As before, the BMW X6 is a great long-distance mile-eater; its 8-speed automatic transmission remains a highlight of the package.
There are other ways, however, that the X6 doesn’t quite feel as plush as it could. Those big wheels – fitted with 275/35 front and 315/30 rear rubber – can make the ride feel rather abrupt over sharp-edged sections of road, even though they don’t come wrapped in run-flat tyres. They instead run Pirelli P Zero tyres, which are superbly grippy and allow excellent handling in twisty sections, and the steering has lovely weight and feel to it, and is certainly more satisfying to steer than the previous-generation version.

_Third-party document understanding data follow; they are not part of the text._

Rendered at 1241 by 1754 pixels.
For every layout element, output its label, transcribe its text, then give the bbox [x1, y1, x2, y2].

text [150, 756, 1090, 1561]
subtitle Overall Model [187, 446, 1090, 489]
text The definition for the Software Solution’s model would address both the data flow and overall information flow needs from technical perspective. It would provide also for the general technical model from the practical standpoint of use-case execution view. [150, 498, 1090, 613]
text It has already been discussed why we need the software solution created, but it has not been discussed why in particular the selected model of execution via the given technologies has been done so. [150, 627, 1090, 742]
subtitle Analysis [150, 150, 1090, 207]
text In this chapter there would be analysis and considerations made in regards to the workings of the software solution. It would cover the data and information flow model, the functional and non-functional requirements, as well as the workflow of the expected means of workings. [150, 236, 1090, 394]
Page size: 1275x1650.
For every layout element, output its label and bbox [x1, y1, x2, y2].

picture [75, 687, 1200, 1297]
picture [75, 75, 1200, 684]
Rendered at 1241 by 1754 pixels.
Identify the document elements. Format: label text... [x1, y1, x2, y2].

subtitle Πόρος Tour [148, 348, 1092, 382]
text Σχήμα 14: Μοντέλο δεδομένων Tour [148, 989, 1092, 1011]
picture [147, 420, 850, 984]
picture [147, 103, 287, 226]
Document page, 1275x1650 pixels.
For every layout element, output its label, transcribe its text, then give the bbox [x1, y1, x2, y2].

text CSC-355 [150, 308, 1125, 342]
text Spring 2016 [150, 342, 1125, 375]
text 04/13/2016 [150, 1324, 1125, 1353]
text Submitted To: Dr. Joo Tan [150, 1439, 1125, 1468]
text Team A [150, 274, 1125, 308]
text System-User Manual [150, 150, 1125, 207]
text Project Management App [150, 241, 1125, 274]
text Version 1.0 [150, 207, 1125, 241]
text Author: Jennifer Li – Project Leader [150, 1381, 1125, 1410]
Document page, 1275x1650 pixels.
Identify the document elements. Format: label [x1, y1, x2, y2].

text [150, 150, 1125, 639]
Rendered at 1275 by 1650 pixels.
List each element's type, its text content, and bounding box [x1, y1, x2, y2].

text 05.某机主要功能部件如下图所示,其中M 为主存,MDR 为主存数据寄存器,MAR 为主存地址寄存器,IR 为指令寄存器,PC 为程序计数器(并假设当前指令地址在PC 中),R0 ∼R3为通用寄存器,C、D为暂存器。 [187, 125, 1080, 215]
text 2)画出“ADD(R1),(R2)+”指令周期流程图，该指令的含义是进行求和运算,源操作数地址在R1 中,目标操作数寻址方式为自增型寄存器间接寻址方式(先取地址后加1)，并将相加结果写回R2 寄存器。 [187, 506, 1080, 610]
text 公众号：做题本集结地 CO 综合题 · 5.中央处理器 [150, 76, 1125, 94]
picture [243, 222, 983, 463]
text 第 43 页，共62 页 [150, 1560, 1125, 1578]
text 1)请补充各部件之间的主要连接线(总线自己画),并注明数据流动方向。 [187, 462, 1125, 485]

Even with Adaptive M Suspension and Dynamic Damper Control set to Comfort mode, the ride was harsher than I expected. When the road smoothens out and the traffic clears, however, I revel in the chance to engage Sport, which sharpens the throttle response, plus it makes the 'box shift more decisively and the steering a trifle weightier.
The 3rd-generation BMW X6 certainly ups the ante in terms of aggressive design, and it is a smarter, more high-tech and arguably more agreeable model than any X6 that preceded it. I would personally suggest the Audi Q8 is a superior offering – if only because it’s not so divisive to look at – though I could be missing the point of this type of boutique luxury "off-roader" completely by saying that. Suffice to say, you won’t see me rocking a Prada tracksuit, Gucci day pack or Balenciaga hi-tops anytime soon.